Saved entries
══════

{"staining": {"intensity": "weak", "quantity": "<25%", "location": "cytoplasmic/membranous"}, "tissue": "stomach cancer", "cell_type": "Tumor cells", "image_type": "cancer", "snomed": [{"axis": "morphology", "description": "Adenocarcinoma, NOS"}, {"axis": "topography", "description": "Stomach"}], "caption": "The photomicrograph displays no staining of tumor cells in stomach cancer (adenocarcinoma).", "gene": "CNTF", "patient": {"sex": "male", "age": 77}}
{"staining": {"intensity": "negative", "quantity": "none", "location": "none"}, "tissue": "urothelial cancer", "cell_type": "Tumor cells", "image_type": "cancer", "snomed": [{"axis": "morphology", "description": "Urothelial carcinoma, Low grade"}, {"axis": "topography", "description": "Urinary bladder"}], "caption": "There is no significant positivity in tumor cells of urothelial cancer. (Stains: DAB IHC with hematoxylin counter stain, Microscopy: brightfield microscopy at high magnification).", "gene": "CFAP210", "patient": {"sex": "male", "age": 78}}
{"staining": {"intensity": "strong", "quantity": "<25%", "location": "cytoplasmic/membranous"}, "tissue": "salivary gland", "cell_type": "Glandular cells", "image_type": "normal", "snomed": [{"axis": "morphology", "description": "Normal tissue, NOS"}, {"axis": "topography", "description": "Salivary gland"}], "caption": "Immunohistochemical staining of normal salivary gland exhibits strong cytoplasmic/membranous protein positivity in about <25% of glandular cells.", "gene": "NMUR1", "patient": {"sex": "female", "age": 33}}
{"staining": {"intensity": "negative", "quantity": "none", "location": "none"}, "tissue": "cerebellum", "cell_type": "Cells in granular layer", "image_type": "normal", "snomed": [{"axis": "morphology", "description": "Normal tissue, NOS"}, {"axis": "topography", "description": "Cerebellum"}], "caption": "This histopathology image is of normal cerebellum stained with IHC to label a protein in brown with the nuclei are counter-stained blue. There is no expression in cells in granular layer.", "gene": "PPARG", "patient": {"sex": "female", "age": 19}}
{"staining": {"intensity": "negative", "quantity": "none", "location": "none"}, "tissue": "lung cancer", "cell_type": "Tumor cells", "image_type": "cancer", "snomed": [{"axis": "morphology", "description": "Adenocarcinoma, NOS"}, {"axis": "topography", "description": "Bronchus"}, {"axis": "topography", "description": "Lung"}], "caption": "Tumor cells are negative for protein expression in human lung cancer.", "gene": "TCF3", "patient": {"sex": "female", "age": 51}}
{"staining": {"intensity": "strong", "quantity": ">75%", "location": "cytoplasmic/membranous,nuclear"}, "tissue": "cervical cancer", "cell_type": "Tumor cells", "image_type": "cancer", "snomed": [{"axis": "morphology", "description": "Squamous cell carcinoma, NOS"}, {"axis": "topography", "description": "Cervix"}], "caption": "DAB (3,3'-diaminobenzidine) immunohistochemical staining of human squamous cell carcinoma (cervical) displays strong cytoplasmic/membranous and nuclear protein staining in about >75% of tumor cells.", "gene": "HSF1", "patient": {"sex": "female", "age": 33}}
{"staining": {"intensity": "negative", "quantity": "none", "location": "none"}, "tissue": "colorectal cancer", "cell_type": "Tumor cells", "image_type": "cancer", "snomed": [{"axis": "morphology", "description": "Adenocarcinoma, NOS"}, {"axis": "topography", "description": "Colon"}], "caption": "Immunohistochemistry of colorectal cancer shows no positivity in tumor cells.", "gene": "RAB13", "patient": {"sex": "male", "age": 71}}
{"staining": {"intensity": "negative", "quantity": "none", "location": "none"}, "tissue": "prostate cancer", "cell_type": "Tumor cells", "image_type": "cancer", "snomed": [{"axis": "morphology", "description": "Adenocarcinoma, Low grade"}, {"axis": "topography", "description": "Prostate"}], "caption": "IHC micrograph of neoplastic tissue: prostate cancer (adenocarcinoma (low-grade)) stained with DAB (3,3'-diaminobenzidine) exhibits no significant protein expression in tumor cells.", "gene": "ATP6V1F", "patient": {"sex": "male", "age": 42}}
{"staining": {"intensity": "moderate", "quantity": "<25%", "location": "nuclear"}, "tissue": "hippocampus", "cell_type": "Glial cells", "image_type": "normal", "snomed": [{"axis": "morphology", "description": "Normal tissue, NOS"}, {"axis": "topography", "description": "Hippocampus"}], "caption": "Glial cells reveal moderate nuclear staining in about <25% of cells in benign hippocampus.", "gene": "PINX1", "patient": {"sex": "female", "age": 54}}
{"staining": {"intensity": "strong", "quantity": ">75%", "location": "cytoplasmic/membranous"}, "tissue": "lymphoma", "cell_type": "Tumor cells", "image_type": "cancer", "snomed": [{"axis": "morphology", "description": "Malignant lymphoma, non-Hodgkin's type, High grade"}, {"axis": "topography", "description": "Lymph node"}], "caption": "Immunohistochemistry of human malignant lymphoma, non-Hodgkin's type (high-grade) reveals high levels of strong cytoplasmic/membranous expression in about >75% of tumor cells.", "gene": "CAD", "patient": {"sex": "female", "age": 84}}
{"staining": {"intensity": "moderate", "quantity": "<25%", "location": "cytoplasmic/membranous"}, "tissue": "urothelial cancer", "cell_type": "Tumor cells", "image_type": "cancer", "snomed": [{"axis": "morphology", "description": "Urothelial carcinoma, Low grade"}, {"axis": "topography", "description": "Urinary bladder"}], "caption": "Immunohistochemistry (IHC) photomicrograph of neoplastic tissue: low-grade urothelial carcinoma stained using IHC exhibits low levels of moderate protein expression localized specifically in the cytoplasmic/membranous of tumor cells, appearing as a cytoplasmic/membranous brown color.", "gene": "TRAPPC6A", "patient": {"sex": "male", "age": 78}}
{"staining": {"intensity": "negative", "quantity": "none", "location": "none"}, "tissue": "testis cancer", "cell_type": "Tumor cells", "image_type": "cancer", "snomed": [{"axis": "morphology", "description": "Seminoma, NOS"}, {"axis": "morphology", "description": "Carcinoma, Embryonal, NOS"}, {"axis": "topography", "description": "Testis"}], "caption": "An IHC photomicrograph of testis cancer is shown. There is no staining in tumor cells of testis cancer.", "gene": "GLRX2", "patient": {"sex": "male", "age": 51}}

══════

Assigned task
Copy all the data. Match it exactly.

Your solution
{"staining": {"intensity": "weak", "quantity": "<25%", "location": "cytoplasmic/membranous"}, "tissue": "stomach cancer", "cell_type": "Tumor cells", "image_type": "cancer", "snomed": [{"axis": "morphology", "description": "Adenocarcinoma, NOS"}, {"axis": "topography", "description": "Stomach"}], "caption": "The photomicrograph displays no staining of tumor cells in stomach cancer (adenocarcinoma).", "gene": "CNTF", "patient": {"sex": "male", "age": 77}}
{"staining": {"intensity": "negative", "quantity": "none", "location": "none"}, "tissue": "urothelial cancer", "cell_type": "Tumor cells", "image_type": "cancer", "snomed": [{"axis": "morphology", "description": "Urothelial carcinoma, Low grade"}, {"axis": "topography", "description": "Urinary bladder"}], "caption": "There is no significant positivity in tumor cells of urothelial cancer. (Stains: DAB IHC with hematoxylin counter stain, Microscopy: brightfield microscopy at high magnification).", "gene": "CFAP210", "patient": {"sex": "male", "age": 78}}
{"staining": {"intensity": "strong", "quantity": "<25%", "location": "cytoplasmic/membranous"}, "tissue": "salivary gland", "cell_type": "Glandular cells", "image_type": "normal", "snomed": [{"axis": "morphology", "description": "Normal tissue, NOS"}, {"axis": "topography", "description": "Salivary gland"}], "caption": "Immunohistochemical staining of normal salivary gland exhibits strong cytoplasmic/membranous protein positivity in about <25% of glandular cells.", "gene": "NMUR1", "patient": {"sex": "female", "age": 33}}
{"staining": {"intensity": "negative", "quantity": "none", "location": "none"}, "tissue": "cerebellum", "cell_type": "Cells in granular layer", "image_type": "normal", "snomed": [{"axis": "morphology", "description": "Normal tissue, NOS"}, {"axis": "topography", "description": "Cerebellum"}], "caption": "This histopathology image is of normal cerebellum stained with IHC to label a protein in brown with the nuclei are counter-stained blue. There is no expression in cells in granular layer.", "gene": "PPARG", "patient": {"sex": "female", "age": 19}}
{"staining": {"intensity": "negative", "quantity": "none", "location": "none"}, "tissue": "lung cancer", "cell_type": "Tumor cells", "image_type": "cancer", "snomed": [{"axis": "morphology", "description": "Adenocarcinoma, NOS"}, {"axis": "topography", "description": "Bronchus"}, {"axis": "topography", "description": "Lung"}], "caption": "Tumor cells are negative for protein expression in human lung cancer.", "gene": "TCF3", "patient": {"sex": "female", "age": 51}}
{"staining": {"intensity": "strong", "quantity": ">75%", "location": "cytoplasmic/membranous,nuclear"}, "tissue": "cervical cancer", "cell_type": "Tumor cells", "image_type": "cancer", "snomed": [{"axis": "morphology", "description": "Squamous cell carcinoma, NOS"}, {"axis": "topography", "description": "Cervix"}], "caption": "DAB (3,3'-diaminobenzidine) immunohistochemical staining of human squamous cell carcinoma (cervical) displays strong cytoplasmic/membranous and nuclear protein staining in about >75% of tumor cells.", "gene": "HSF1", "patient": {"sex": "female", "age": 33}}
{"staining": {"intensity": "negative", "quantity": "none", "location": "none"}, "tissue": "colorectal cancer", "cell_type": "Tumor cells", "image_type": "cancer", "snomed": [{"axis": "morphology", "description": "Adenocarcinoma, NOS"}, {"axis": "topography", "description": "Colon"}], "caption": "Immunohistochemistry of colorectal cancer shows no positivity in tumor cells.", "gene": "RAB13", "patient": {"sex": "male", "age": 71}}
{"staining": {"intensity": "negative", "quantity": "none", "location": "none"}, "tissue": "prostate cancer", "cell_type": "Tumor cells", "image_type": "cancer", "snomed": [{"axis": "morphology", "description": "Adenocarcinoma, Low grade"}, {"axis": "topography", "description": "Prostate"}], "caption": "IHC micrograph of neoplastic tissue: prostate cancer (adenocarcinoma (low-grade)) stained with DAB (3,3'-diaminobenzidine) exhibits no significant protein expression in tumor cells.", "gene": "ATP6V1F", "patient": {"sex": "male", "age": 42}}
{"staining": {"intensity": "moderate", "quantity": "<25%", "location": "nuclear"}, "tissue": "hippocampus", "cell_type": "Glial cells", "image_type": "normal", "snomed": [{"axis": "morphology", "description": "Normal tissue, NOS"}, {"axis": "topography", "description": "Hippocampus"}], "caption": "Glial cells reveal moderate nuclear staining in about <25% of cells in benign hippocampus.", "gene": "PINX1", "patient": {"sex": "female", "age": 54}}
{"staining": {"intensity": "strong", "quantity": ">75%", "location": "cytoplasmic/membranous"}, "tissue": "lymphoma", "cell_type": "Tumor cells", "image_type": "cancer", "snomed": [{"axis": "morphology", "description": "Malignant lymphoma, non-Hodgkin's type, High grade"}, {"axis": "topography", "description": "Lymph node"}], "caption": "Immunohistochemistry of human malignant lymphoma, non-Hodgkin's type (high-grade) reveals high levels of strong cytoplasmic/membranous expression in about >75% of tumor cells.", "gene": "CAD", "patient": {"sex": "female", "age": 84}}
{"staining": {"intensity": "moderate", "quantity": "<25%", "location": "cytoplasmic/membranous"}, "tissue": "urothelial cancer", "cell_type": "Tumor cells", "image_type": "cancer", "snomed": [{"axis": "morphology", "description": "Urothelial carcinoma, Low grade"}, {"axis": "topography", "description": "Urinary bladder"}], "caption": "Immunohistochemistry (IHC) photomicrograph of neoplastic tissue: low-grade urothelial carcinoma stained using IHC exhibits low levels of moderate protein expression localized specifically in the cytoplasmic/membranous of tumor cells, appearing as a cytoplasmic/membranous brown color.", "gene": "TRAPPC6A", "patient": {"sex": "male", "age": 78}}
{"staining": {"intensity": "negative", "quantity": "none", "location": "none"}, "tissue": "testis cancer", "cell_type": "Tumor cells", "image_type": "cancer", "snomed": [{"axis": "morphology", "description": "Seminoma, NOS"}, {"axis": "morphology", "description": "Carcinoma, Embryonal, NOS"}, {"axis": "topography", "description": "Testis"}], "caption": "An IHC photomicrograph of testis cancer is shown. There is no staining in tumor cells of testis cancer.", "gene": "GLRX2", "patient": {"sex": "male", "age": 51}}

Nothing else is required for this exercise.